## Page excerpt
Sony’s standard PS5 has become profitable, but the Digital Edition is still being sold at a loss
In context: Few consoles are profitable immediately after launch, and the PlayStation 5 isn’t different. Eight months have passed since PS5 was released, but only now the standard edition of Sony’s console has become profitable or rather is not being sold at a loss. As for the Digital Edition, it looks like Sony still has to wait a bit longer before turning a profit.
Sony recently held its Q1 2021 earnings call, where Hiroki Totoki, Sony’s CFO, announced that the PlayStation 5 Standard Edition ($499) is no longer sold at a loss. As for the Digital Edition ($399), it still isn’t profitable. However, that loss is compensated with hardware sales, including peripherals, accessories and the PS4.
Compared to the PS3, which took four years to become profitable, the PS5 was much faster, taking up just eight months. That’s still slower than the six months it took for the PS4 to generate profit, but not by much.

## Entries shown
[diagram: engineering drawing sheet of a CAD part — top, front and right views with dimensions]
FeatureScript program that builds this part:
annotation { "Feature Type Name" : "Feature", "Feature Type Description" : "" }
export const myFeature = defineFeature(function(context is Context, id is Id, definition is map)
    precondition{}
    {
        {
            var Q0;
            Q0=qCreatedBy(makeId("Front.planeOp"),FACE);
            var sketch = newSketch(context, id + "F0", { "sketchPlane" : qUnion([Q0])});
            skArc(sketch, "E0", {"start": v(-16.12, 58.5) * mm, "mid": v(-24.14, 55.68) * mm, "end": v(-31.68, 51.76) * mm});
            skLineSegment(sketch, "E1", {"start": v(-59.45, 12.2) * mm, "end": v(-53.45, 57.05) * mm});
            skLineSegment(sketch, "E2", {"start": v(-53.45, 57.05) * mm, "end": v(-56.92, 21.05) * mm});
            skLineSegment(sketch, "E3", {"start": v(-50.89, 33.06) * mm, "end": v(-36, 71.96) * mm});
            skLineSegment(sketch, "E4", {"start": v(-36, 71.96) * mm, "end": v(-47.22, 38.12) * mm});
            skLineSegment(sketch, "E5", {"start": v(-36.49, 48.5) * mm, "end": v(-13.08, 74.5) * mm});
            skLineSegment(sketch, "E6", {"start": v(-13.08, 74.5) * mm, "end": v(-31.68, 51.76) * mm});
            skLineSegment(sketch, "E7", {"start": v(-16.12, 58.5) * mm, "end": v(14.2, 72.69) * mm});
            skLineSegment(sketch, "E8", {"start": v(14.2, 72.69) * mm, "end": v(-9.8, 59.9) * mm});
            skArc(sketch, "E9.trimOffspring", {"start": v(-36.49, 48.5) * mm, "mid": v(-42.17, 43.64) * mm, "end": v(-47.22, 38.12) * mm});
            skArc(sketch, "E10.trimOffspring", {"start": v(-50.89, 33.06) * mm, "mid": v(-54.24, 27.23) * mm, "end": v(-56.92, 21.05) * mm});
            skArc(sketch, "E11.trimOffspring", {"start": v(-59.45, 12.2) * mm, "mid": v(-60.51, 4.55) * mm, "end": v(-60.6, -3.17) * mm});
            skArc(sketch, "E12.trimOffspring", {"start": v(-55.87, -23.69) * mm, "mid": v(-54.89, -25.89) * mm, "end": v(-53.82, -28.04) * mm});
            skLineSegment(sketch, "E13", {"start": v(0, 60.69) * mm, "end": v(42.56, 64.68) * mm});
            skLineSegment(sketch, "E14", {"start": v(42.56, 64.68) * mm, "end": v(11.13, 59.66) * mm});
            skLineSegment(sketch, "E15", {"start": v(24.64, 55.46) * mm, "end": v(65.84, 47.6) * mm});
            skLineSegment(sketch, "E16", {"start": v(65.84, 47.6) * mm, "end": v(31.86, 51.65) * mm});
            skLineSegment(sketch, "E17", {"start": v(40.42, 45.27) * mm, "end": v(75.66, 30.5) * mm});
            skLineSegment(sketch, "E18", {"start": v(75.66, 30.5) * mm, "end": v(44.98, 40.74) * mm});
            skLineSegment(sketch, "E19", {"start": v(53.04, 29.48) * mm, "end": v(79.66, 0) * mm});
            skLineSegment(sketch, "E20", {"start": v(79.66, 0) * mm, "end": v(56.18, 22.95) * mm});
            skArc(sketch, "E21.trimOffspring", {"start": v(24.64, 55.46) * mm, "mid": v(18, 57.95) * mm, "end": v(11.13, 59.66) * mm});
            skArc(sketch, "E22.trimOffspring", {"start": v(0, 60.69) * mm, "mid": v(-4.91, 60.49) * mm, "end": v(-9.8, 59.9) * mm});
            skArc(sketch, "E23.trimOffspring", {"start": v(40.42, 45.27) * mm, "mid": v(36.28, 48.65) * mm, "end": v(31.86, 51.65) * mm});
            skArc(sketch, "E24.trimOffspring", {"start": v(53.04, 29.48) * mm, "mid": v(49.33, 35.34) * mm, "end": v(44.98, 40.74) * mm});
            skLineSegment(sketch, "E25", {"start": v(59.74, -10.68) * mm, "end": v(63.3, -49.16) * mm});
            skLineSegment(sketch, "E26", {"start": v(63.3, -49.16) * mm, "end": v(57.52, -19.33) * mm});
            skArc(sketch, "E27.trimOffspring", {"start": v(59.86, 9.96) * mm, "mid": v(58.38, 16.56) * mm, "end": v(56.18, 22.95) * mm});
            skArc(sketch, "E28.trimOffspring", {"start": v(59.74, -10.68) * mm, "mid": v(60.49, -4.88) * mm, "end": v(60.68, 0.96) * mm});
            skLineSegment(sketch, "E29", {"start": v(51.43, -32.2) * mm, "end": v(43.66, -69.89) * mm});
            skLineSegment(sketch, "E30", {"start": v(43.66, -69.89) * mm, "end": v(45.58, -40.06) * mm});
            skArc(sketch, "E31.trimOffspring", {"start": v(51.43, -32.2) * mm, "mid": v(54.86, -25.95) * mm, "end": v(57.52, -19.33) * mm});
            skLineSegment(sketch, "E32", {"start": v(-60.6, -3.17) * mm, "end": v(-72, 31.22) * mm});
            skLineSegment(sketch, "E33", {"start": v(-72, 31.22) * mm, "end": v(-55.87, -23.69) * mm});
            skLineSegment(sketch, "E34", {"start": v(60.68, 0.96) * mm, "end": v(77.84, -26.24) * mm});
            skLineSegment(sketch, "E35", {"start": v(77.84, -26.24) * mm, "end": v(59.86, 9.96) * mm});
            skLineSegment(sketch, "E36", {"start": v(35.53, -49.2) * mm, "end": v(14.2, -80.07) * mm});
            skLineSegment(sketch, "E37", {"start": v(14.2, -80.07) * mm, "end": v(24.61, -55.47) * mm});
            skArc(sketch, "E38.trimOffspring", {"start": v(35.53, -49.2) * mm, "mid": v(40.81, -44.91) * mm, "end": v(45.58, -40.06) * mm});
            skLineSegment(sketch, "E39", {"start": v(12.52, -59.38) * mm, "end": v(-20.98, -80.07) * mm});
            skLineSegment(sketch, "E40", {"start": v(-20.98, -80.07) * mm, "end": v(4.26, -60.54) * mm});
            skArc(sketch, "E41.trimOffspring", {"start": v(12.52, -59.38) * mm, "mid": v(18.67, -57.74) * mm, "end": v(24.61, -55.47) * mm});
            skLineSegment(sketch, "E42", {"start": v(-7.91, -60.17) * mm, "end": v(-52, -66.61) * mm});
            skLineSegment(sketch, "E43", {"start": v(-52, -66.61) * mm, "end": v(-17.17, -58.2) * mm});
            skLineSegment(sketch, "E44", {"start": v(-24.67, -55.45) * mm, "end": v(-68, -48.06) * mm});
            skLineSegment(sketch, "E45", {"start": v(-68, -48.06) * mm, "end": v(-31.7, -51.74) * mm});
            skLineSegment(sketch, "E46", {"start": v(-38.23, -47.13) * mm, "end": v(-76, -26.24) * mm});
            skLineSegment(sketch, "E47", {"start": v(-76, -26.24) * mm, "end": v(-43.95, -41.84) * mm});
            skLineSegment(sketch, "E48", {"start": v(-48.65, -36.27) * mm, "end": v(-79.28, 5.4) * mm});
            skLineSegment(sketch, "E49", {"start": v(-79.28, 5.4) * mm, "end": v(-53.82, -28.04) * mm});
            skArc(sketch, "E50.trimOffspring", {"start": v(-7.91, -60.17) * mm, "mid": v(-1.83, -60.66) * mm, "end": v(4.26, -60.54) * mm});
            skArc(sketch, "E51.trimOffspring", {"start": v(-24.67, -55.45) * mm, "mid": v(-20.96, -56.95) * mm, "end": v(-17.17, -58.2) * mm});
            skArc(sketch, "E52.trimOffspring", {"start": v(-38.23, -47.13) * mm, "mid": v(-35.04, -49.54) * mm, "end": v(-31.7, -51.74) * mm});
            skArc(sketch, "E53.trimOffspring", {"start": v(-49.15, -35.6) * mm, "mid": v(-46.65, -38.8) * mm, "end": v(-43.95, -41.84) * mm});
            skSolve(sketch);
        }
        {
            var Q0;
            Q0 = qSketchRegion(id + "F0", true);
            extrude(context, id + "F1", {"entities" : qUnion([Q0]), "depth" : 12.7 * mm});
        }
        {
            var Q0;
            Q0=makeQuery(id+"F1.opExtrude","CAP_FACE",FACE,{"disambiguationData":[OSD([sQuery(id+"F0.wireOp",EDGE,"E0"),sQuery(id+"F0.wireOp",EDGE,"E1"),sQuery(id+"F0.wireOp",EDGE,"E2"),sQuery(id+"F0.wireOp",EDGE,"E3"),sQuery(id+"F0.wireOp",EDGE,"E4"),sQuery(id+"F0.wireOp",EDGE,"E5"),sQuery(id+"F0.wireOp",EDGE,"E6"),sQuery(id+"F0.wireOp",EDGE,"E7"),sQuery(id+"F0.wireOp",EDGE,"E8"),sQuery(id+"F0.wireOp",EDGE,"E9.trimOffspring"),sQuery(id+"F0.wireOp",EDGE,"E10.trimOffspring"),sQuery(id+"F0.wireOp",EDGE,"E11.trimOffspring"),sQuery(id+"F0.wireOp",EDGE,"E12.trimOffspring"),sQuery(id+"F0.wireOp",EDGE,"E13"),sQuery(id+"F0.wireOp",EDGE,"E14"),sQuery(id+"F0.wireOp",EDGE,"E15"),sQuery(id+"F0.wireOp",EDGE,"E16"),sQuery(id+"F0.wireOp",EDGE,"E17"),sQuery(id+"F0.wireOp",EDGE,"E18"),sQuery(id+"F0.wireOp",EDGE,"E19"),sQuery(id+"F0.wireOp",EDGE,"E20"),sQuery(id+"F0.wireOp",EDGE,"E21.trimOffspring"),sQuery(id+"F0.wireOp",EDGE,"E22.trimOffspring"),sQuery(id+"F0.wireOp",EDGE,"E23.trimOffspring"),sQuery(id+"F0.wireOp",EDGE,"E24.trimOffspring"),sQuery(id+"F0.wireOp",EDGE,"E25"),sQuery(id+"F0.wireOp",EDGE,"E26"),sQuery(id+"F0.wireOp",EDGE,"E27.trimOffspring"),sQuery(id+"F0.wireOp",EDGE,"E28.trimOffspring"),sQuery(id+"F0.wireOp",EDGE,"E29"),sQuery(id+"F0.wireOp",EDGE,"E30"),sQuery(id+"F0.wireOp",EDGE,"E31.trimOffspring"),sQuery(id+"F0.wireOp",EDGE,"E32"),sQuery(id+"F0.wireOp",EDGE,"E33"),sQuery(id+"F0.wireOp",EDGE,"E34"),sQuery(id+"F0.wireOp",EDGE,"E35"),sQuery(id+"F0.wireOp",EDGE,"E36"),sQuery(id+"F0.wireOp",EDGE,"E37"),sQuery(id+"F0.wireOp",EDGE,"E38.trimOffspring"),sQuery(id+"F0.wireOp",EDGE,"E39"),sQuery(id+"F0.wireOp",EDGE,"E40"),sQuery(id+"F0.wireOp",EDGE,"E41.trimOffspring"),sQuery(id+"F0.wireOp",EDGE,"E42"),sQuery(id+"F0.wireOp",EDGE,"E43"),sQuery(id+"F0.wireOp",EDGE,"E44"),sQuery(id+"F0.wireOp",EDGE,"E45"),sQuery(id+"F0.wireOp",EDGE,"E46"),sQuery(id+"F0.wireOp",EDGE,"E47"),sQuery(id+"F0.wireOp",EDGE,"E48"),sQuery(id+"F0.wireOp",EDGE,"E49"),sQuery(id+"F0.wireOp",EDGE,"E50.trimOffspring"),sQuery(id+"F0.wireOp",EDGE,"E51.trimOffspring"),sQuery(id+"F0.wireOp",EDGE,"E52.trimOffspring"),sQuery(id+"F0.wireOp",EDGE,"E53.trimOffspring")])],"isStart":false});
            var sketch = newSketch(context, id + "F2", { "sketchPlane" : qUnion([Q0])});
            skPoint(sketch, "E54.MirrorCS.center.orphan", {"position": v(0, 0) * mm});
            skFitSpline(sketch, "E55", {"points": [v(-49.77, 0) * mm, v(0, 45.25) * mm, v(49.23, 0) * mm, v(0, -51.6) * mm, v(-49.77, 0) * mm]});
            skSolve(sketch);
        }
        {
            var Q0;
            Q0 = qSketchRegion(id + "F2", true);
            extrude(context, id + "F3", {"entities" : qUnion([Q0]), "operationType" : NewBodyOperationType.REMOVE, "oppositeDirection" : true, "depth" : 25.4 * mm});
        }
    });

## Questions on the material
(a) Answer from the PS5 profitability article:
(i) How many months had passed since the PS5's release when the standard edition stopped selling at a loss?
(ii) What price does the article give for the Digital Edition?
(iii) How many years did the PS3 take to become profitable?
(b) Take the PS5 profitability article further, starting after its final sentence.
The rows were taken from a different source than the PS5 profitability article.

## Task results
(a)
(i) Eight months.
(ii) $399.
(iii) Four years.

(b)
By April 2021, the PlayStation 5 had already sold 7.8 million consoles, increasing to 10 million just last week. Still, Sony plans to sell many more PS5 consoles, increasing the total sales figure to 22.6 million by the end of this fiscal year (March 2021 to March 2022).
But not all is good news in Sony’s latest earnings report. The number of PlayStation Plus subscribers decreased to 46.3 million from 47.6 million in the last quarter, as monthly active users have also fallen from 109 million to 104 million.
According to Serkan Toto, CEO of Kantan Games, that’s due to the COVID-19 pandemic, delaying the release of many games capable of increasing hardware sales and PlayStation network subscriptions.
Considering the company’s expectations, Sony believes the demand for PS5 consoles will stay high during this fiscal year, but the ongoing chip shortage might negatively impact Sony’s plans. Some claimed this shortage could well last for another two years, but there’s also some who are much more optimistic, expecting to see a few industries normalized by the end of 2021.